What do you guys think of an 4 day split such as:

1.Chest
2.Back
3.Legs
4.Shoulders

or

1.Chest
2.Back
3.Shoulders & Legs
4. Bi's & Tri's

Trying to change things up since I've a change in work schedule.

Probably 2 on 1 off 2 on 2 off


----------



## SuperBane (May 16, 2013)

Actually days 3&4 should be switched on at least the first one with respect to the hamstrings, DL on Back day.

the second schedule could be like (2 on, 1 off, 1 on, 1 off, 1 on, 1 off)
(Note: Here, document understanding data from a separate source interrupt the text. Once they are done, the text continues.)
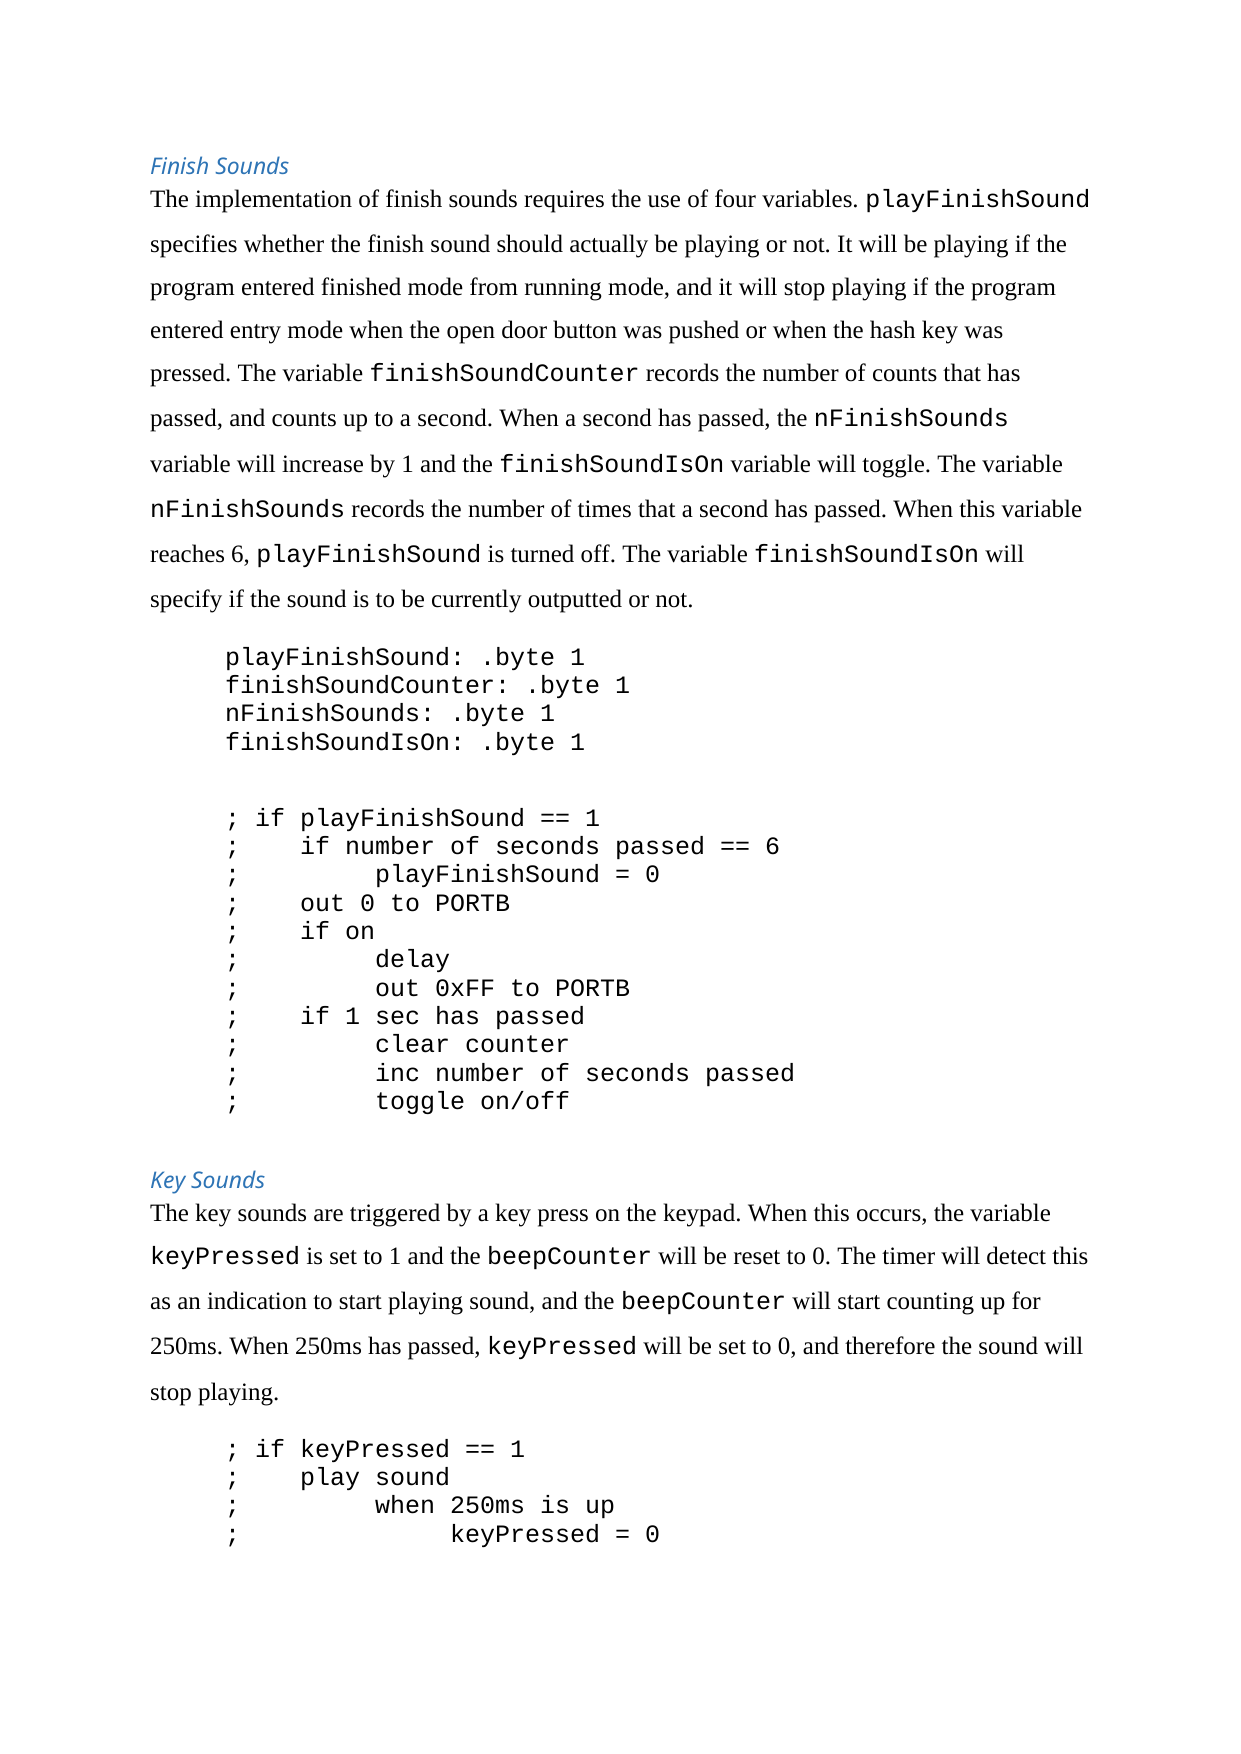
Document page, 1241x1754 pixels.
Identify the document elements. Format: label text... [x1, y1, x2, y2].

text ; play sound [225, 1465, 1090, 1493]
text ; inc number of seconds passed [225, 1060, 1090, 1088]
text ; if on [225, 918, 1090, 947]
subtitle Finish Sounds [150, 150, 1090, 181]
text ; if number of seconds passed == 6 [225, 833, 1090, 862]
text ; out 0 to PORTB [225, 890, 1090, 918]
text ; if 1 sec has passed [225, 1003, 1090, 1032]
text ; delay [225, 947, 1090, 975]
text The key sounds are triggered by a key press on the keypad. When this occurs, the variable keyPressed is set to 1 and the beepCounter will be reset to 0. The timer will detect this as an indication to start playing sound, and the beepCounter will start counting up for 250ms. When 250ms has passed, keyPressed will be set to 0, and therefore the sound will stop playing. [150, 1198, 1090, 1405]
text finishSoundIsOn: .byte 1 [225, 729, 1090, 757]
text ; playFinishSound = 0 [225, 862, 1090, 890]
text The implementation of finish sounds requires the use of four variables. playFinishSound specifies whether the finish sound should actually be playing or not. It will be playing if the program entered finished mode from running mode, and it will stop playing if the program entered entry mode when the open door button was pushed or when the hash key was pressed. The variable finishSoundCounter records the number of counts that has passed, and counts up to a second. When a second has passed, the nFinishSounds variable will increase by 1 and the finishSoundIsOn variable will toggle. The variable nFinishSounds records the number of times that a second has passed. When this variable reaches 6, playFinishSound is turned off. The variable finishSoundIsOn will specify if the sound is to be currently outputted or not. [150, 184, 1090, 613]
text ; keyPressed = 0 [225, 1521, 1090, 1550]
text ; clear counter [225, 1032, 1090, 1060]
text playFinishSound: .byte 1 [225, 644, 1090, 672]
text nFinishSounds: .byte 1 [225, 701, 1090, 729]
text ; out 0xFF to PORTB [225, 975, 1090, 1003]
subtitle Key Sounds [150, 1164, 1090, 1195]
text ; when 250ms is up [225, 1493, 1090, 1521]
text ; if keyPressed == 1 [225, 1436, 1090, 1465]
text ; toggle on/off [225, 1088, 1090, 1117]
text finishSoundCounter: .byte 1 [225, 672, 1090, 701]
text ; if playFinishSound == 1 [225, 805, 1090, 833]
Yet you get the general idea.


----------



## Georgia (May 16, 2013)

Do this! Love it

Chest/Triceps on Monday

Back on Tuesday

Wednesday rest day

Thursday legs/calves

Friday shoulders and biceps


----------



## #TheMatrix (May 16, 2013)

mines 

mon chest/tricepts. tues. back/bis. ..wed shoulders/legs thursday back to chest and tris.   each day is done with barbell and dumbbells combination.  oh.  fri abs and sat/sun. off.


----------



## Curiosity (May 16, 2013)

sparticus said:


> mines
> 
> mon chest/tricepts. tues. back/bis. ..wed shoulders/legs thursday back to chest and tris.   each day is done with barbell and dumbbells combination.  oh.  fri abs and sat/sun. off.



So do you rotate through the 3 days, like would you start the following week with back/bis on monday since you did chest/tris on thursday? Or do you just double up on chest and tris?


----------



## #TheMatrix (May 16, 2013)

I dont continue the sequence.  I double on chest and tris mondays are heavy weights after the 2 day rest and Thursday are burning days with high rep.

but im going to alternate soon.  such as one week just dumbbells.  and following just bar bell


----------



## SuperBane (May 16, 2013)

I want to incorporate (tire flips, hammer strikes, parachute sprints, prowler runs, sled pulls/ tire pulls) along the way as well ...

Thanks for the input guys!  Sparticus, I already do a few sets for reps of Incline Bench on shoulder day. Emphasis focusing on a particular area I feel is lacking it is coming along nicely now. 

Georgia tha is more or less what I was thinking but flip flop the last two days to give hamstrings more "off" time.
Eating like a savage again instead of a rabbit want to get my DL # *back* up and moving!


----------



## mistah187 (May 16, 2013)

Mon back and bis
Tues rest 
wensday chest tris
THurs shoulders
fri legs.

 Try to keep ar least 72 hours between squats and deadlifts.


----------



## RISE (May 16, 2013)

Mine goes:

Chest/tri's n bi's
Legs
Back n Bi's
Shoulders n calves

2 days off and then repeat.  I have weak bi's so i put in 2 workouts for them.


----------



## RedLang (May 17, 2013)

My split goes chest, quads/squats, upper back, shoulders, back/hamstrings, 2 days off.

It works really good.


----------